▶ **Data shown**

----

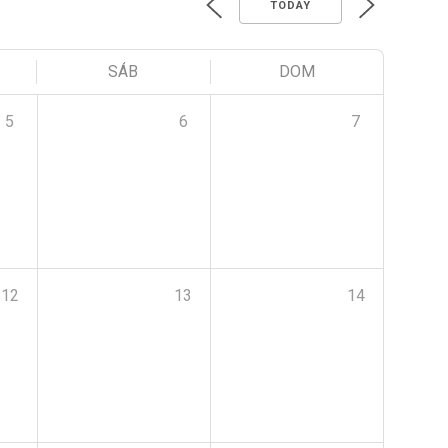
TODAY
SÁB
DOM
5
6
7
12
13
14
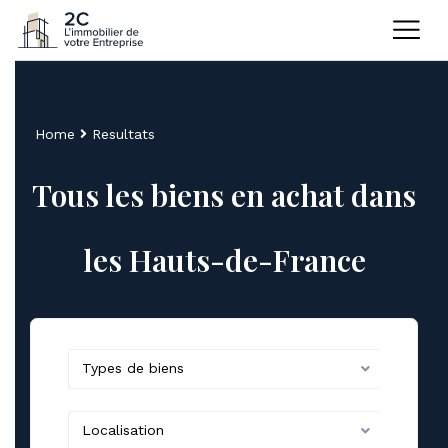
Home
Resultats
Tous les biens en achat dans
les Hauts-de-France
Types de biens
Localisation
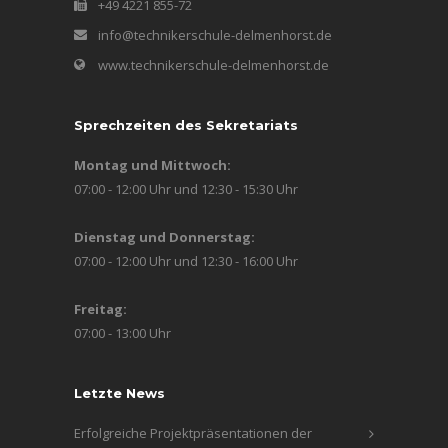
+49 4221 855-72
info@technikerschule-delmenhorst.de
www.technikerschule-delmenhorst.de
Sprechzeiten des Sekretariats
Montag und Mittwoch:
07:00 - 12:00 Uhr und 12:30 - 15:30 Uhr
Dienstag und Donnerstag:
07:00 - 12:00 Uhr und 12:30 - 16:00 Uhr
Freitag:
07:00 - 13:00 Uhr
Letzte News
Erfolgreiche Projektpräsentationen der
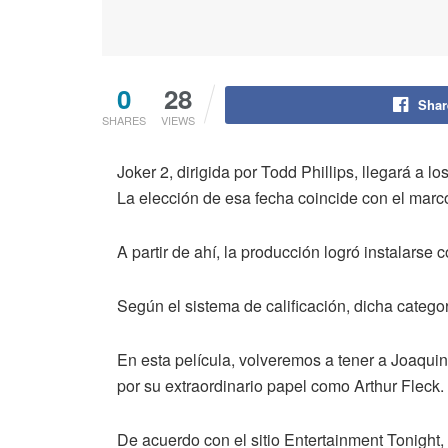
0
28
Shar
SHARES
VIEWS
Joker 2, dirigida por Todd Phillips, llegará a l
La elección de esa fecha coincide con el marco
A partir de ahí, la producción logró instalarse
Según el sistema de calificación, dicha cate
En esta película, volveremos a tener a Joaquin
por su extraordinario papel como Arthur Fleck.
De acuerdo con el sitio Entertainment Tonight,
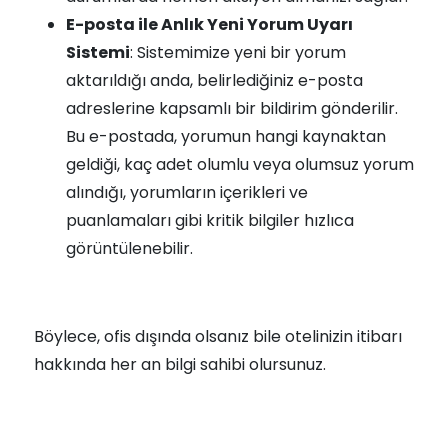
E-posta ile Anlık Yeni Yorum Uyarı
Sistemi
: Sistemimize yeni bir yorum
aktarıldığı anda, belirlediğiniz e-posta
adreslerine kapsamlı bir bildirim gönderilir.
Bu e-postada, yorumun hangi kaynaktan
geldiği, kaç adet olumlu veya olumsuz yorum
alındığı, yorumların içerikleri ve
puanlamaları gibi kritik bilgiler hızlıca
görüntülenebilir.
Böylece, ofis dışında olsanız bile otelinizin itibarı
hakkında her an bilgi sahibi olursunuz.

----

▶ **Your goal**
Whenever a picture appears, leave it out, and return every record exactly.

▶ **Solution for this exercise**
TODAY
SÁB
DOM
5
6
7
12
13
14
Home
Resultats
Tous les biens en achat dans
les Hauts-de-France
Types de biens
Localisation
+49 4221 855-72
info@technikerschule-delmenhorst.de
www.technikerschule-delmenhorst.de
Sprechzeiten des Sekretariats
Montag und Mittwoch:
07:00 - 12:00 Uhr und 12:30 - 15:30 Uhr
Dienstag und Donnerstag:
07:00 - 12:00 Uhr und 12:30 - 16:00 Uhr
Freitag:
07:00 - 13:00 Uhr
Letzte News
Erfolgreiche Projektpräsentationen der
0
28
Shar
SHARES
VIEWS
Joker 2, dirigida por Todd Phillips, llegará a l
La elección de esa fecha coincide con el marco
A partir de ahí, la producción logró instalarse
Según el sistema de calificación, dicha cate
En esta película, volveremos a tener a Joaquin
por su extraordinario papel como Arthur Fleck.
De acuerdo con el sitio Entertainment Tonight,
E-posta ile Anlık Yeni Yorum Uyarı
Sistemi
: Sistemimize yeni bir yorum
aktarıldığı anda, belirlediğiniz e-posta
adreslerine kapsamlı bir bildirim gönderilir.
Bu e-postada, yorumun hangi kaynaktan
geldiği, kaç adet olumlu veya olumsuz yorum
alındığı, yorumların içerikleri ve
puanlamaları gibi kritik bilgiler hızlıca
görüntülenebilir.
Böylece, ofis dışında olsanız bile otelinizin itibarı
hakkında her an bilgi sahibi olursunuz.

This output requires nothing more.